Just for comparison, let's plot the same graph for the United Kingdom -

```
# Health care expenditure per capita vs. infant mortality rate (United Kingdom)
health.uk <- data.frame(healthxp = as.numeric(as.vector(healthxp['United Kingdom',35:51])),
infmort = as.numeric(as.vector(infmort['United Kingdom',35:51])))
ggplot(data = health.uk, aes(x = healthxp, y = infmort)) +
geom_point(size = 3) +
geom_line(lwd = 1.2) +
ggtitle("Healthcare Expenditure per capita vs. Infant Mortality Rate (UK)") +
xlab("Healthcare Expenditure per capita (current US$)") +
ylab("Infant Mortality Rate") +
theme_bw()
```

The linear relationship is not so clear in this case.

Lastly, I wanted to examine whether there are countries where the relationship between infant mortality rates and fertility rates does *not* hold. That is, are there countries where a *decrease* in infant mortality rates results in an *increase* in fertility rates?

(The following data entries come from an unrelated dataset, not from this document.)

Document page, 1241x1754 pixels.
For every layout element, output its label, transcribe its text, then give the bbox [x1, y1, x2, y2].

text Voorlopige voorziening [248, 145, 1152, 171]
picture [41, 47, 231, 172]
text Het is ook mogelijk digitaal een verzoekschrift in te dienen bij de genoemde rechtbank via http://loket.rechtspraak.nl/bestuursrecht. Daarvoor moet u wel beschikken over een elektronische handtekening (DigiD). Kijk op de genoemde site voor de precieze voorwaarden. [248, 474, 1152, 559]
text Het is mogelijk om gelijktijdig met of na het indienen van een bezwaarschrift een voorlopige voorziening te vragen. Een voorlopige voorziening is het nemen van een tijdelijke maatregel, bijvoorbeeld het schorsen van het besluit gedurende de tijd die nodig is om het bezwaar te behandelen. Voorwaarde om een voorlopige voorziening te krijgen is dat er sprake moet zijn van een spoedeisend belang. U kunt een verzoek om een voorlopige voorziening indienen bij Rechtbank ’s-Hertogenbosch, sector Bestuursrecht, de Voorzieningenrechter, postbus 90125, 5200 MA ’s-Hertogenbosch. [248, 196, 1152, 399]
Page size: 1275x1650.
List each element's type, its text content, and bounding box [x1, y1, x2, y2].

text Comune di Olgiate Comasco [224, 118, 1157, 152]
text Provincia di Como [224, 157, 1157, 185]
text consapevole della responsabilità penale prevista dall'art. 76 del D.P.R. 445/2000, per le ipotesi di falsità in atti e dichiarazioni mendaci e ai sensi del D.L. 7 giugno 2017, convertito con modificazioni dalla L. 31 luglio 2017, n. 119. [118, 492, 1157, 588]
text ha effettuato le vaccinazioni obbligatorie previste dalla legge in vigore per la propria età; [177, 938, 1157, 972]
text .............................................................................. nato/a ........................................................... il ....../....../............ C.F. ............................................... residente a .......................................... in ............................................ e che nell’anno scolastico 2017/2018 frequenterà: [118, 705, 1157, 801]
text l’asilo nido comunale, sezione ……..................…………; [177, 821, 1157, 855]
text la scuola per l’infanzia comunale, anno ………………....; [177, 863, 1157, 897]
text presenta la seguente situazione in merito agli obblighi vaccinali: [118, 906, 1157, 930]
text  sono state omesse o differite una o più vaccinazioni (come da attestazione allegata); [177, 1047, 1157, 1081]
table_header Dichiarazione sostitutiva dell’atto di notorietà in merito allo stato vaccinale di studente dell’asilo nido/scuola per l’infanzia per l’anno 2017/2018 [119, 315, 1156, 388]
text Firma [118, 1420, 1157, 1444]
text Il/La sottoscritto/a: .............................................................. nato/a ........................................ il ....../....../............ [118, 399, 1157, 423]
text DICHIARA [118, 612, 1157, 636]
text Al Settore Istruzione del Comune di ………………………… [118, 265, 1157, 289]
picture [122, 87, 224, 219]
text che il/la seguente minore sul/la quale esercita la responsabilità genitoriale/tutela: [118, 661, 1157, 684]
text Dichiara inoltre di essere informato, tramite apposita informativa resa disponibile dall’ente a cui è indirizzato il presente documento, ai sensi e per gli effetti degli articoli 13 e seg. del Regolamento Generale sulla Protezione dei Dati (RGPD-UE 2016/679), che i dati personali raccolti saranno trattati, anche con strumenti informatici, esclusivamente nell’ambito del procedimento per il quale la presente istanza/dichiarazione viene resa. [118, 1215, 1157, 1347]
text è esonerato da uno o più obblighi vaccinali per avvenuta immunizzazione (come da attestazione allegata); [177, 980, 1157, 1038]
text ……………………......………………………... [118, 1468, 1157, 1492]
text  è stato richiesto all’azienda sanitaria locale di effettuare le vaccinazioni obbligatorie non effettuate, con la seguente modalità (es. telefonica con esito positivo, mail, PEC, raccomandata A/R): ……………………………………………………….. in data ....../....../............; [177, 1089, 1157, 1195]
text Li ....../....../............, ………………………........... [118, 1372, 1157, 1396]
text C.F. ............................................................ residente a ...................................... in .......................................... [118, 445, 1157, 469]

To do this, we write a function that loops over all the countries in the data set, builds a linear model between the two variables and spits out countries where the slope of the intercept is negative. It also plots the data for those countries for visualization.

```
make_plot <- function (fer, inf, name) {
df <- data.frame(x = inf, y = fer)
p <- ggplot(data = df, aes(x = x, y = y)) +
geom_point(size = 3) +
geom_line(lwd = 1.2) +
xlab("Infant Mortality") +
ylab("Fertility") +
ggtitle(name) +
theme_bw()
return(list(p))
}
plots <- list()
for (x in 1:nrow(fertility)) {
fer <- as.numeric(as.vector(fertility[x,]))
inf <- as.numeric(as.vector(infmort[x,]))
if (!(all(is.na(fer)) | all(is.na(inf)))) {
m = lm(fer ~ inf)
if (m$coefficients[2] < 0) {
print(row.names(fertility)[x])
plots <- c(plots, make_plot(fer, inf, row.names(fertility)[x]))
}
}
}
do.call(grid.arrange, plots)
```

The results are in - there are six countries where this relationship does not hold. These countries are -

```
"Antigua and Barbuda"
"Mali"
"Korea, Dem. Rep."
"Chad"
"Timor-Leste"
"Congo, Dem. Rep."
```

And here are the graphs for these countries -

While I am not familiar with the challenges that these countries face, a common theme between 4 of the 6 countries is that they all have very high infant mortality rates. One plausile explanation could be that the linear relationship between fertility and mortality is only apparent at relatively lower mortality rates.